For the moment, Mr Cameron is sticking to the official position that the question of Scottish independence is already settled, and that the matter won't be revisited. But officials in London know this is not a position that can be maintained for long in the face of determined Scottish opposition, which is only likely to increase as the separation negotiations with the EU begin.
An even thornier problem confronts the British government in Northern Ireland. That province also voted decisively for Britain to remain in the EU, and its wish is also likely to be overruled.
The snag is that Northern Ireland is the only part of Britain to have a land border, and that is with Ireland, which will remain a member of the EU.
Britain's departure from the EU will, therefore, mean the imposition of border controls with Ireland, for the first time in centuries, since the two countries did not have border controls before they became members of the EU, and they joined the bloc at the same time.
The prospect of border controls infuriates Irish Catholics in Northern Ireland because it is a painful reminder of their separation from the Irish Republic.
Mr Martin McGuinness, one of the top leaders in Sinn Fein, the ultra-nationalist movement in Irish Catholic politics, has already called for a referendum to unite Northern Ireland with the Irish Republic. "The people of the north of Ireland have made it clear at the polls that they wish to remain in the EU," Mr McGuinness said.
Ms Arlene Foster, the province's First Minister, who belongs to the majority Protestants, has rejected Mr McGuinness' proposal as "predictable as flowers in May".
"I think we are now entering a new era of an even stronger United Kingdom," she said, expressing support for the British government's separation negotiations with the EU.
Still, both Ms Foster and the authorities in London know that the introduction of border controls with Ireland is precisely the sort of emotional subject that can destroy the fragile truce that ended decades of violence between Catholics and Protestants.
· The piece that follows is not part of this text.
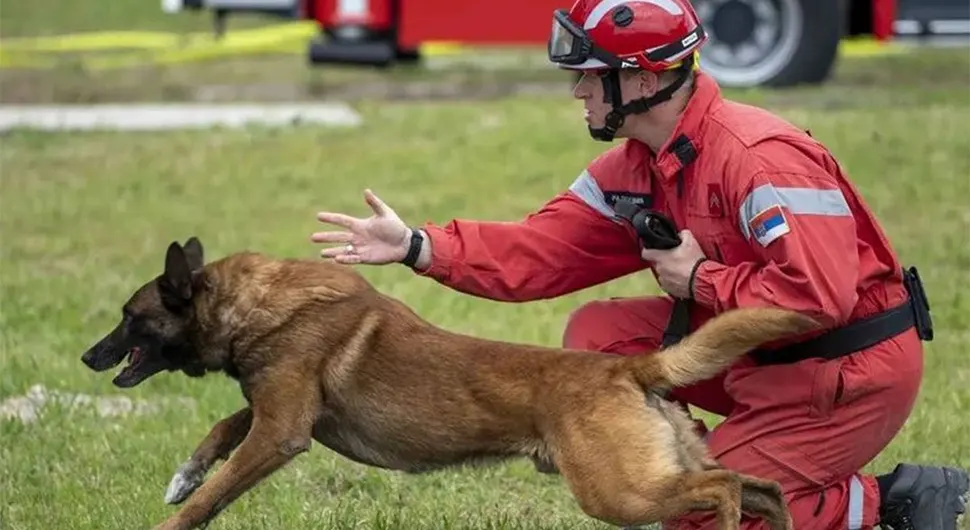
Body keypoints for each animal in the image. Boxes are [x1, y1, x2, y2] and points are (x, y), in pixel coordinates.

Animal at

Mr Cameron hopes to address many of these problems by offering to include Scottish and Northern Irish representatives in the British team of negotiators with the EU. But even if that were to happen, there are other untidy leftovers from the age of the British Empire which also need addressing.
Gibraltar, a sliver of British territory on the southern tip of Spain, also voted to stay in the EU since its economy depends on trade with Spain. Gibraltarians will now be faced with the unappealing prospect of having to put up with border controls, and Spain is unlikely to be very friendly, since it has a claim to the territory.
Mr Jose Manuel Garcia-Margallo, the acting Spanish Foreign Minister, has already called on Britain to share its sovereignty over Gibraltar with Spain; the idea is that Gibraltar could become a bridge between the two nations. The British government did not even bother to respond to this offer, but the problem of Gibraltar needs to be addressed, and Spain's cooperation will be crucial.
With goodwill, plenty of solutions to these problems exist, and officials in London are already scrambling to formulate them to the prime minister who will replace Mr Cameron.
Still, Britain's exit from the EU remains a journey into the unknown. And one in which the UK's own survival can no longer be taken for granted.